> Request: Starting at the first line of the records and ending at the line that contains "ஆசைப்பெருக்கம்", write out each line unchanged, including that final line.

** start Data to process **

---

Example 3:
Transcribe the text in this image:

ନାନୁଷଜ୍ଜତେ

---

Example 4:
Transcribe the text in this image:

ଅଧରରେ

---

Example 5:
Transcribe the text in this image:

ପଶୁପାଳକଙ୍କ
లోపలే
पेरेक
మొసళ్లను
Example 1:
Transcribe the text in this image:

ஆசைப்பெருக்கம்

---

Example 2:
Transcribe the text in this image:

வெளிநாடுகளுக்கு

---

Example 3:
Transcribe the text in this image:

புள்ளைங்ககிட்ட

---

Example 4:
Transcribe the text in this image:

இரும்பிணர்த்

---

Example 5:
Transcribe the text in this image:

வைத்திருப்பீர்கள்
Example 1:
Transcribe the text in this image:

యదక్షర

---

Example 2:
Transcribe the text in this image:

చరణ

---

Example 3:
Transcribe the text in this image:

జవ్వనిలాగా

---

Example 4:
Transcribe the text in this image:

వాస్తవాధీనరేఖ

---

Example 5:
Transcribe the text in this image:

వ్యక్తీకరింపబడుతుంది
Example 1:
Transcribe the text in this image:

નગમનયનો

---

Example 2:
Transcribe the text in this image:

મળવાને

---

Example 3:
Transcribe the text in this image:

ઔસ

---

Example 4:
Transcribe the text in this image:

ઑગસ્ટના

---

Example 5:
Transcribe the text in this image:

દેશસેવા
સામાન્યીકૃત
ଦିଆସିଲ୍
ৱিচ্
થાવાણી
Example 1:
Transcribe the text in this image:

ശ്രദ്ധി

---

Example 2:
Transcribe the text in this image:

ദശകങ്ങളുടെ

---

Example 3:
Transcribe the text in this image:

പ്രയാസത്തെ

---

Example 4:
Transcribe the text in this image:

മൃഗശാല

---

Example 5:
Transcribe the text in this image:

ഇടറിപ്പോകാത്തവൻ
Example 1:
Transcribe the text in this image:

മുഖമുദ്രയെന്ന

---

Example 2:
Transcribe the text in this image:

** end Data to process **

> Worked answer:
---

Example 3:
Transcribe the text in this image:

ନାନୁଷଜ୍ଜତେ

---

Example 4:
Transcribe the text in this image:

ଅଧରରେ

---

Example 5:
Transcribe the text in this image:

ପଶୁପାଳକଙ୍କ
లోపలే
पेरेक
మొసళ్లను
Example 1:
Transcribe the text in this image:

ஆசைப்பெருக்கம்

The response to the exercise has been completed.